The Cybersecurity and Infrastructure Security Agency (CISA) released an interim Trusted Internet Connections (TIC) 3.0 guidance today focused on the rapid transition to telework as Federal agencies adjust their operations to combat spread of the COVID-19 coronavirus.
The TIC 3.0 Interim Telework Guidance supports Office of Management and Budget Memorandum 20-19, calling on agencies to “utilize technology to the greatest extent practicable to support mission continuity.” The document focuses on how remote Federal employees can securely connect to private government networks and cloud environments.
“This document is intended to be architecture-agnostic and broadly support a wide spectrum of architectural implementations … It is not intended to be prescriptive; instead, it should be leveraged by agencies and adapted for practical teleworking scenarios,” CISA explains in the guidance.
CISA outlines 18 universal security capabilities that agencies should consider when transitioning to telework, including configuration management, incident response planning, and situational awareness. The guidance also outlines a teleworker-to-cloud service provider security pattern, policy enforcement point capabilities, data protection, and intrusion detection, among others.
Federal employees working remotely should refer to the National Cybersecurity Protection System EINSTEIN for security guidance on connecting to the public internet.
Following the release of the TIC 3.0 draft guidance, TIC Program Manager Sean Connelly told MeriTalk in January that the goal of the guidance is to allow for agencies to approach network security with some flexibility.
“The guidance provides agencies with the flexibility to determine the placement and level of rigor required for each security capability,” he said. “However, agencies are expected to consider the trust criteria presented in the Reference Architecture, Federal guidelines, and their risk tolerance to determine the rigor required for the security capabilities.”
The short-term TIC 3.0 Interim Telework Guidance will apply through calendar year 2020, CISA said. The guidance is only intended to apply to the current teleworking surge sparked by the coronavirus pandemic. After it expires, the agency expects to incorporate the guide into a Remote User Use Case.
Stephen Kovac, vice president of global government and head of corporate compliance at Zscaler, praised CISA’s efforts to adapt to the changing work environment.
“CISA has shown real leadership, pushing forward quickly with needed changes and guidance for remote telework in this time of need. The new options, like zero trust, for the first time include the potential for direct-to-cloud connections with specific reference to Zero Trust and the importance of connecting authorized users directly to cloud service providers,” he said.
He added that the CISA guidance is supporting a “more modern architecture” that will allow Federal leaders to more quickly adapt to telework. Further, principles throughout the guidance help support other initiatives such as FedRAMP, he said.

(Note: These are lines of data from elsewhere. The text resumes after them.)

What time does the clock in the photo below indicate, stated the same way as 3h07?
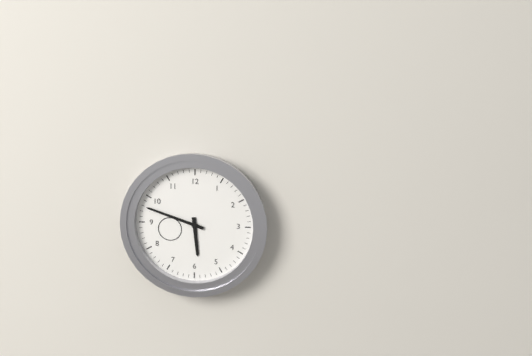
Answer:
5h48
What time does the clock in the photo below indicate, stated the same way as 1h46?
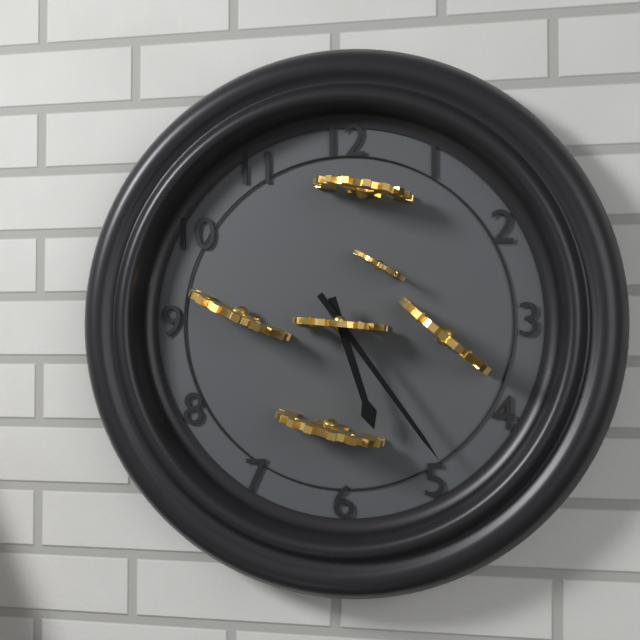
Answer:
5h24
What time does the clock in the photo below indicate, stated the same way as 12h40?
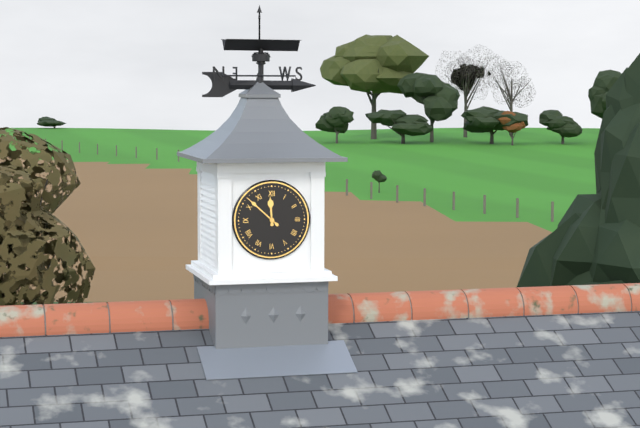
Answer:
11h52
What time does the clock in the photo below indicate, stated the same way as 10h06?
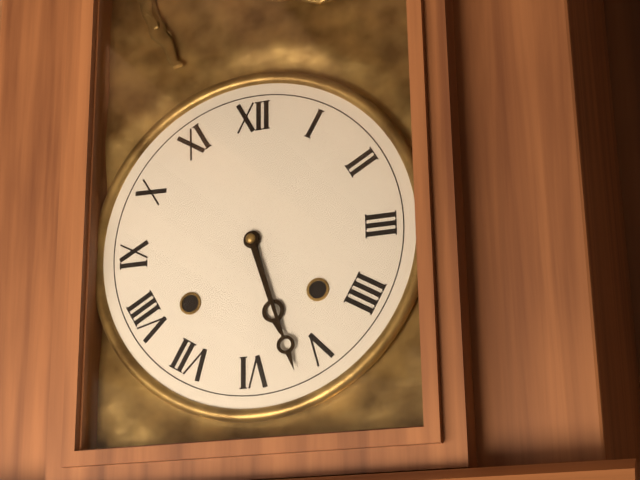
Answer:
5h27
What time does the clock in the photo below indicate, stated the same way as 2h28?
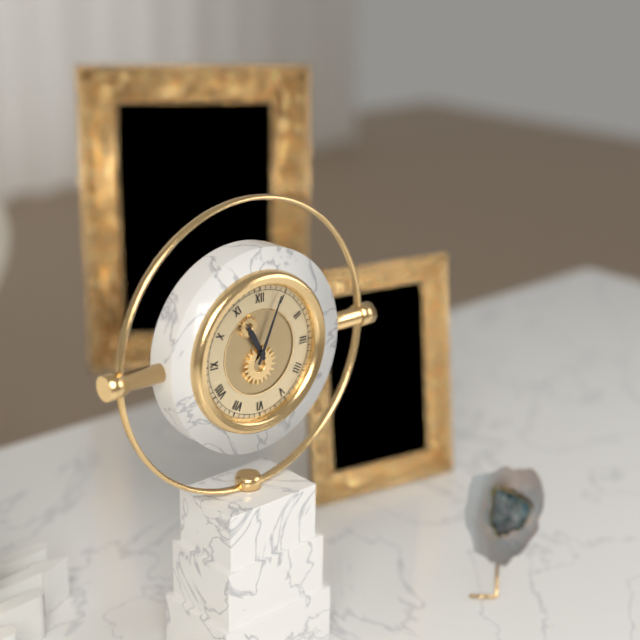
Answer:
11h04
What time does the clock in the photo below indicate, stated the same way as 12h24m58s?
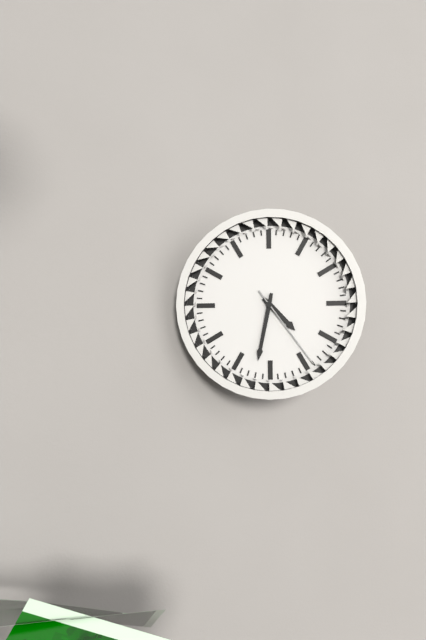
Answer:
4h32m24s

“This more modern architecture will give federal leaders an opportunity to more quickly enable employees to work from home with a faster experience and stronger security than possible with VPNs. With the zero-trust approach, users are never on the agency network, there is reduced risk of malware, DDOS, ransomware, and other security risks,” Kovac said.
“The guidance highlights important compliance controls such as the continued requirement to collect and stream telemetry data to DHS as specified under the TIC 3.0 policy, and the continued requirement to meet critical NIST 800-53 guidelines, which govern FedRAMP,” he said.
CISA encourages vendors interested in working with the Federal government to map services in accordance with the new TIC 3.0 Interim Telework Guidance.
Kovac commented, “The new CISA guidance notes vendors are responsible for mapping their services to the suggested TIC objectives and security capabilities. At Zscaler, we’ve already taken these steps. Our FedRAMP authorized TIC 3.0 solutions are based on Zero Trust Architecture (ZTA) and Secure Access Service Edge (SASE) technology. We can connect users to the internet, agency-approved applications (i.e. 0365), and applications hosted in destination clouds, directly. Users are never on the network. Importantly, as a cloud-based service, Zscaler is deployed quickly, and scales to help agencies keep teleworkers connected, secure with better performance.”
“To ensure organizations can swiftly respond, the Zscaler team has developed a business continuity program to help organizations give employees fast, secure, reliable access to applications and services and includes free access to professional services to help deploy Zscaler Private Access (ZPA) (FedRAMP Moderate today, with High anticipated in the coming days),” he said.